What you will do.
a) Answer these questions using the post about rage-bait below, writing one answer per line with the same markers:
(i) Which term does the post name as this year's word?
(ii) What suggestion drew rage and outrage from all sides?
(iii) Besides campaigns, where does the post say rage-bait is seen regularly?
b) List every kind of media item that the post about rage-bait below describes as crafted, worded, or edited to provoke.
c) Carry on the post about rage-bait below, starting after its final sentence.

Excerpted text.
↓↓↓

December 15, 2025by Paul

Rage-Bait: The Word or two words that Defines Us (Unfortunately) today.

Outrage might trend, but integrity makes history.

Today, 1st December and every year, a word emerges that doesn’t just describe language it describes the behaviour of an entire era.

This year, that word or two words is “rage-bait.”

It’s the perfect term for a time when emotional manipulation has replaced thoughtful communication, and provocation is treated as a political strategy. Just look around you and you see rage and outrage everywhere on the socials.

There was plenty of rage and outrage from all sides about the suggestion to rename a tiny park in Dublin.

We all recognise it instantly. The headline crafted not to inform but to antagonise and we know one newspaper that loves edging us on.

The social media post worded just so, knowing it will divide rather than enlighten. The clip edited to trigger maximum outrage rather than spark understanding. Rage-bait is not an accident it’s a tactic used by many running campaigns and is seen regularly in geo politics.

↑↑↑

Data excerpts.
↓↓↓

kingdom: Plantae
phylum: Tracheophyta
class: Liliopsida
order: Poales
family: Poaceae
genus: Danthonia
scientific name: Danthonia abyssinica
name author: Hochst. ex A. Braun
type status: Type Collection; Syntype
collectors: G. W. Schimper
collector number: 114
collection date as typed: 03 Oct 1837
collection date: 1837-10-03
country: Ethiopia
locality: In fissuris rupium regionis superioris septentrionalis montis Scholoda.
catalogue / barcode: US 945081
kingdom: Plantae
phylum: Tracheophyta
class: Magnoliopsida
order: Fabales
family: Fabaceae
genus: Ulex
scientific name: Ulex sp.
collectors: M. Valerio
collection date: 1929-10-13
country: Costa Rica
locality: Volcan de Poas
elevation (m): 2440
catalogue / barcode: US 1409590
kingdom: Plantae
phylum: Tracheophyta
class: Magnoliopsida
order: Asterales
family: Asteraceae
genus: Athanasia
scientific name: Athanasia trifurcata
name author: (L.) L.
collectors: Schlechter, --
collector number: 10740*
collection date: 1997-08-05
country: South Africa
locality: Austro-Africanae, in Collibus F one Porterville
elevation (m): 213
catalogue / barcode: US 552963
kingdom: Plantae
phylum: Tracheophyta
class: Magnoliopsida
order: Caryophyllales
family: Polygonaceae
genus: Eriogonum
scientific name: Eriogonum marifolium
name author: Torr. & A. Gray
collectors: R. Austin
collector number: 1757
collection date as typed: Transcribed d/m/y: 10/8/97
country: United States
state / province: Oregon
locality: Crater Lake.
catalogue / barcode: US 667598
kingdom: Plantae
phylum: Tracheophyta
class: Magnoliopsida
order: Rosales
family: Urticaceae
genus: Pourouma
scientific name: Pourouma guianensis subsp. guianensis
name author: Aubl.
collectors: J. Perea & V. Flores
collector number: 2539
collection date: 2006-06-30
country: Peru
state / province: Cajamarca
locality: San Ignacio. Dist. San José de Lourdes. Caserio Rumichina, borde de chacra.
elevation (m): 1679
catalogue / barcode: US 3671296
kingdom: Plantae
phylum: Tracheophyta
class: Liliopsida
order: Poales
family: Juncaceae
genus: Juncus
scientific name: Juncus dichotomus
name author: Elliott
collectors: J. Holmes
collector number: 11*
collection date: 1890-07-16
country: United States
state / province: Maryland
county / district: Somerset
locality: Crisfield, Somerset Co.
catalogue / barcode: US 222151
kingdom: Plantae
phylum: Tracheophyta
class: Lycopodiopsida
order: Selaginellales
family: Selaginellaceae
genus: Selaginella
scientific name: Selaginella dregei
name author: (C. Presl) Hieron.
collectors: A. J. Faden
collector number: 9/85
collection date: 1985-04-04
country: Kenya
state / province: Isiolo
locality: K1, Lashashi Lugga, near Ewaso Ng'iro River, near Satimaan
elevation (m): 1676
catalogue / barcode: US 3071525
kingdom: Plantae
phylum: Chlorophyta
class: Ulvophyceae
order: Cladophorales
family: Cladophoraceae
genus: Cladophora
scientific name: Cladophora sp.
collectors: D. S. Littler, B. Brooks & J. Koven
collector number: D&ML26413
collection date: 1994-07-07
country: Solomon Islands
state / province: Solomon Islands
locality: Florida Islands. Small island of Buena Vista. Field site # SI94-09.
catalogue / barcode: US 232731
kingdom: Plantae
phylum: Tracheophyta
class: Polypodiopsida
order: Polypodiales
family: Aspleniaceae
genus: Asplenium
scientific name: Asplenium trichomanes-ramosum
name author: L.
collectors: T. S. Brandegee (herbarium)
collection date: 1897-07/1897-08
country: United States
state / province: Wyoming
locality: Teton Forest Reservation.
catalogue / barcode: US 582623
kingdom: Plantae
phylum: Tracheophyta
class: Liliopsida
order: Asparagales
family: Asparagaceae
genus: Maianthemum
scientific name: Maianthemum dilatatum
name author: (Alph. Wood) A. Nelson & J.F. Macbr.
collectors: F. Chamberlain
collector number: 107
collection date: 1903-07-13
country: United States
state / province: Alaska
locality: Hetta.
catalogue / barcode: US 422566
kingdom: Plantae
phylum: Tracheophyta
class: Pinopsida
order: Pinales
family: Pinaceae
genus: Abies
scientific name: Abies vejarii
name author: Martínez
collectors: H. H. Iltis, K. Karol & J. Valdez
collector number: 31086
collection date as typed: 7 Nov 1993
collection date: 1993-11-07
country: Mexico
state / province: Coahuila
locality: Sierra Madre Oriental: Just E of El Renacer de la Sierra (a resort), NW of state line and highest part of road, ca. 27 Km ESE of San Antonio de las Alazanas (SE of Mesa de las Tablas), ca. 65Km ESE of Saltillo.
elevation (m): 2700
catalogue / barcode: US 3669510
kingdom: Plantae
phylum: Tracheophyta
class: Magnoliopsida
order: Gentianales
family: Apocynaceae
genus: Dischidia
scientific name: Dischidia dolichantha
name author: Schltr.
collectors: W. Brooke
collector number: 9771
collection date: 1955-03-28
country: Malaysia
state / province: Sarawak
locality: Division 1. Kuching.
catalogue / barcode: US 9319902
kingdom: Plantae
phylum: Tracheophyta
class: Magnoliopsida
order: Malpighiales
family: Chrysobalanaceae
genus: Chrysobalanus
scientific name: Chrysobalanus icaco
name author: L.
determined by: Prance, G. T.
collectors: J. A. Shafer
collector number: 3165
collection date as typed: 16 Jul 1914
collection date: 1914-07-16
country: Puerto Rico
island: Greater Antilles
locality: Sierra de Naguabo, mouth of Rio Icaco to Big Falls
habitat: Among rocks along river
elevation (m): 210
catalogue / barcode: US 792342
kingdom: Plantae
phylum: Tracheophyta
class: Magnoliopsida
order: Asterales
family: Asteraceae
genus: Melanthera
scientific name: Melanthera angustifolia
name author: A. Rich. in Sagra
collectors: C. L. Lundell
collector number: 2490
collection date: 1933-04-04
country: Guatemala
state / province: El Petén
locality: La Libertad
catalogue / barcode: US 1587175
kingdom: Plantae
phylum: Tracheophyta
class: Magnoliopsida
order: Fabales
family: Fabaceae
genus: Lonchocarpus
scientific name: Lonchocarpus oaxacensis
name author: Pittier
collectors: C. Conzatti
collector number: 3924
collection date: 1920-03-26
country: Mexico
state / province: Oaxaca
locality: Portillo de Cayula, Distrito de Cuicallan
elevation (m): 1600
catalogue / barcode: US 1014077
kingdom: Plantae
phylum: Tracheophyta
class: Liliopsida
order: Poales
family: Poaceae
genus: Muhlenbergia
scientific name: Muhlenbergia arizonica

↑↑↑

Per-task outputs.
a)
(i) "Rage-bait."
(ii) The suggestion to rename a tiny park in Dublin.
(iii) In geo politics.

b)
- The headline
- The social media post
- The clip

c)
For them, rage-bait is oxygen. When some political folk lack vision, nuance, or experience, outrage becomes the shortcut to relevance. They can’t build trust, so they manufacture reaction. They can’t win an argument, so they escalate emotion.

The goal is not leadership it’s attention.

The social media platforms, of course, reward this behaviour. Anger spreads faster than reason. Algorithms aren’t built to elevate truth they are built to amplify intensity. The louder the noise of a fight, the more valuable the content. This year has shown us that digital emotion is not just contagious it’s monetised and makes money for the platform.

But despite all this noise, something interesting is happening. People are getting really tired. There is a growing awareness. a kind of political and social immune system that recognises manipulation when it appears.

We have found that an audience is beginning to crave calm over chaos, substance over spectacle, and clarity over confrontation. For every manufactured outrage, there is now a quiet question forming: Is this real or is someone trying to wind me up? YES is the answer.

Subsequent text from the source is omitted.